The risk associated with multiple cancers, cardiovascular disease, diabetes, and all-cause mortality is decreased in individuals who meet the current recommendations for physical activity. Therefore, regular exercise remains a cornerstone in the prevention and treatment of non-communicable diseases. An acute bout of exercise results in the coordinated interaction between multiple tissues to meet the increased energy demand of exercise. Over time, the associated metabolic stress of each individual exercise bout provides the basis for long-term adaptations across tissues, including the cardiovascular system, skeletal muscle, adipose tissue, liver, pancreas, gut, and brain. Therefore, regular exercise is associated with a plethora of benefits throughout the whole body, including improved cardiorespiratory fitness, physical function, and glycemic control. Overall, we summarize the exercise-induced adaptations that occur within multiple tissues and how they converge to ultimately improve cardiometabolic health.

Lifestyle and host determinants of antitumor immunity and cancer health disparities

Lifestyle factors exert profound effects on host physiology and immunology. Disparities in cancer outcomes persist as a complex and multifaceted challenge, necessitating a comprehensive understanding of the interplay between host environment and antitumor immune responses. Determinants of health - such as obesity, diet, exercise, stress, or sleep disruption - have the potential for modification, yet some exert long-lasting effects and may challenge the notion of complete reversibility. Herein we review intersectional considerations of lifestyle immunity and the impact on tumor immunology and disparities in cancer outcomes, with a focus on obesity.

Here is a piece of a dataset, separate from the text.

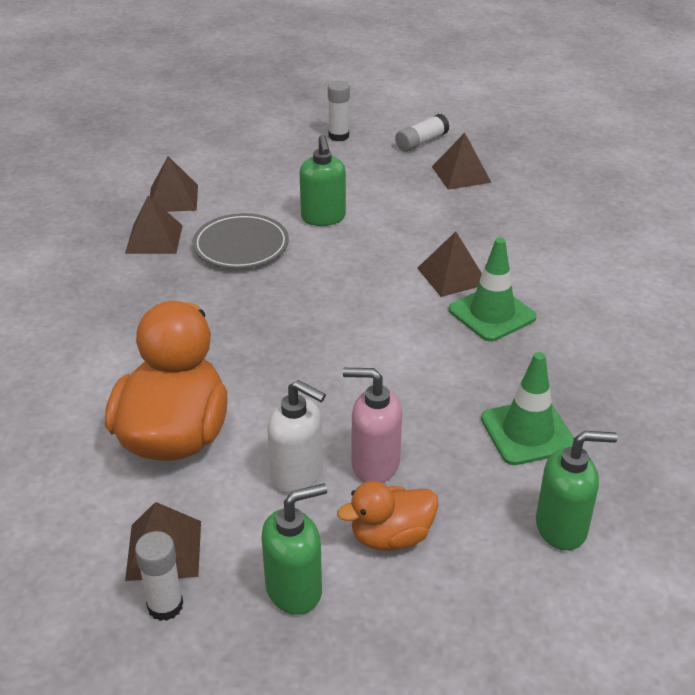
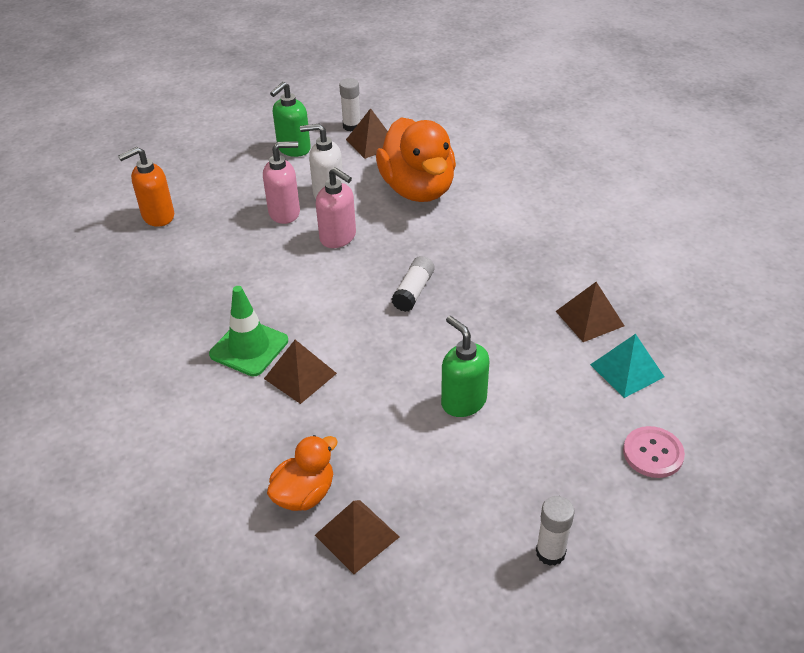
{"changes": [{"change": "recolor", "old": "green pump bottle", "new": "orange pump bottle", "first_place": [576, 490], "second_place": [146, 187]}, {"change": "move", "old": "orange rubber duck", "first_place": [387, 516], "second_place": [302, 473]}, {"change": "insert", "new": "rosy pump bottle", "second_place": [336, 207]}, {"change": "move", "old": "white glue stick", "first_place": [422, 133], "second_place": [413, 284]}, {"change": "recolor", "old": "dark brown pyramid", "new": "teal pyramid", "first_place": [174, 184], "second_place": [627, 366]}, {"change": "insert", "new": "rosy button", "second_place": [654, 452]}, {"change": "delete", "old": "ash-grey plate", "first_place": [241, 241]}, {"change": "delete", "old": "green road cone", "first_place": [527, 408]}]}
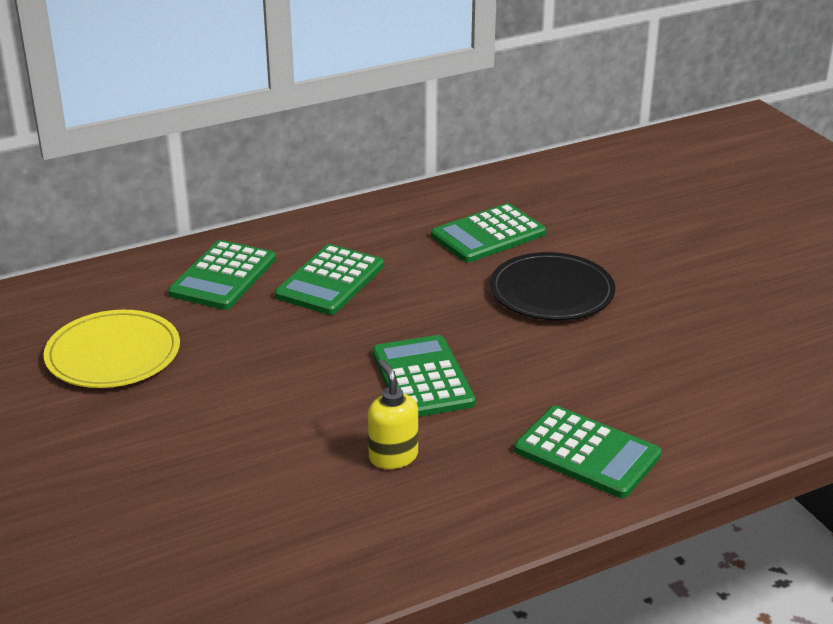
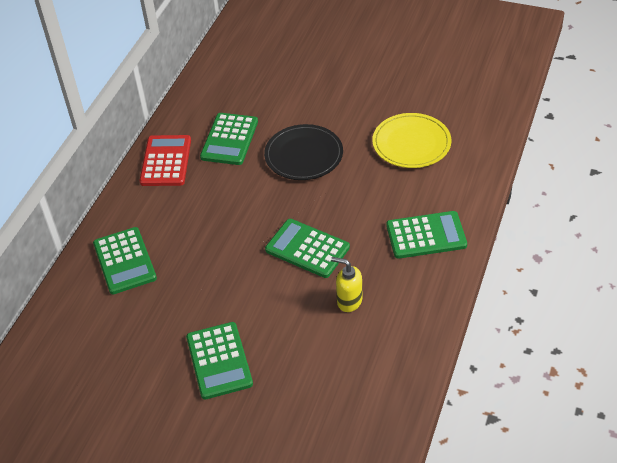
{"changes": [{"change": "insert", "new": "crimson pocket calculator", "second_place": [165, 160]}, {"change": "move", "old": "green pocket calculator", "first_place": [329, 279], "second_place": [219, 360]}, {"change": "move", "old": "yellow plate", "first_place": [111, 349], "second_place": [411, 140]}]}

Extrinsic and intrinsic modulators of inflammation-resolution signaling in heart failure

Chronic and uncleared inflammation is the root cause of various cardiovascular diseases. Fundamentally, acute inflammation is supportive when overlapping with safe clearance of inflammation termed resolution; however, if the lifestyle-directed extrinsic factors such as diet, sleep, exercise, or physical activity are misaligned, that results in unresolved inflammation. Although genetics play a critical role in cardiovascular health, four extrinsic risk factors-unhealthy processed diet, sleep disruption or fragmentation, sedentary lifestyle, thereby, subsequent stress-have been identified as heterogeneous and polygenic triggers of heart failure (HF), which can result in several complications with indications of chronic inflammation. Extrinsic risk factors directly impact endogenous intrinsic factors, such as using fatty acids by immune-responsive enzymes [lipoxygenases (LOXs)/cyclooxygenases (COXs)/cytochromes-P450 (CYP450)] to form resolution mediators that activate specific resolution receptors. Thus, the balance of extrinsic factors such as diet, sleep, and physical activity feed-forward the coordination of intrinsic factors such as fatty acids-enzymes-bioactive lipid receptors that modulates the immune defense, metabolic health, inflammation-resolution signaling, and cardiac health. Future research on lifestyle- and aging-associated molecular patterns is warranted in the context of intrinsic and extrinsic factors, immune fitness, inflammation-resolution signaling, and cardiac health.